In the past, my prayers had always been self-centered. There was a real freedom in thinking of others that I’d never before experienced. It was exhilarating.

Before we left the church, I simply asked the Lord for patience in understanding His will for me for the remainder of my stay in New York City. I didn’t have to tell Him how badly I wanted to go home; I’d been telling Him for weeks.

I wish I could say my situation changed—it didn’t. The play continued for five more months. But something far more important did happen. I changed. My anger was gone. And, gradually, the stabbing pains of homesickness that had made life intolerable melted away.

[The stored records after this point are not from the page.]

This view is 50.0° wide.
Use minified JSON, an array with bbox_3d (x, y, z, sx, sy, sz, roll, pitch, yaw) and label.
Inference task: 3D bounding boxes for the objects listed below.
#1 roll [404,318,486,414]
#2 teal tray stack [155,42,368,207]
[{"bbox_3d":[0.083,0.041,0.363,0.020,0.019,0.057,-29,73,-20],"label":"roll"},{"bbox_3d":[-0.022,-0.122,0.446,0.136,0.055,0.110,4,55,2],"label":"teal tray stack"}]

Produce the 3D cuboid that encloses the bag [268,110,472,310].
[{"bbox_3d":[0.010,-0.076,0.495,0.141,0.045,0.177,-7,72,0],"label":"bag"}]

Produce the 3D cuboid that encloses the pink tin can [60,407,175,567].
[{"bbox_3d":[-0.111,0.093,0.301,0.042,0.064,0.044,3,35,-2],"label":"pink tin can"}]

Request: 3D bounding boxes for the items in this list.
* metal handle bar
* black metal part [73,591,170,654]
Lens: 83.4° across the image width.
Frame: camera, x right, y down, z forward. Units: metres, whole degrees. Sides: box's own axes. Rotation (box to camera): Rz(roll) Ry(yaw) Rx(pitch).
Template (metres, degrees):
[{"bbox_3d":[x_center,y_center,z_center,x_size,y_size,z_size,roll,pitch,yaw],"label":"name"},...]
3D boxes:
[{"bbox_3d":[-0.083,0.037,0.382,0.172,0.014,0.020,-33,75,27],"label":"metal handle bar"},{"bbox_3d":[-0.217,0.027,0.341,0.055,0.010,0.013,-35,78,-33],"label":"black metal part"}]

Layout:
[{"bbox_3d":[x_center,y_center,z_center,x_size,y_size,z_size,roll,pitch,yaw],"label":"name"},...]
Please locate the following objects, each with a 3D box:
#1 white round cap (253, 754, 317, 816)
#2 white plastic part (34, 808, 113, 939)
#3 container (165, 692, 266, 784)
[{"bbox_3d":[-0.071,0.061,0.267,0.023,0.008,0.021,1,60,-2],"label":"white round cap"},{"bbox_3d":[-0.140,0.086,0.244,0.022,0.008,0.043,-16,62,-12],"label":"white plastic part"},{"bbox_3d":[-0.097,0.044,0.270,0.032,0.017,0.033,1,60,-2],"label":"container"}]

What remained was a sweet sort of ache that was almost pleasant in the way it served as a constant reminder that there were loved ones at home waiting for me. Besides, I recognized now that I had another family, my theater family, to appreciate and love for however long we were to be together.

It was some time ago that I received word that Charlie Blackstone had passed away. It’s been over 20 years since our night together at St. Malachy’s.

Since then, there have been many more times when I’ve called upon the Lord for guidance—times of trouble and confusion and despair that we all must endure. But now, thanks to Charlie, it’s with the needs of others in mind—as well as my own.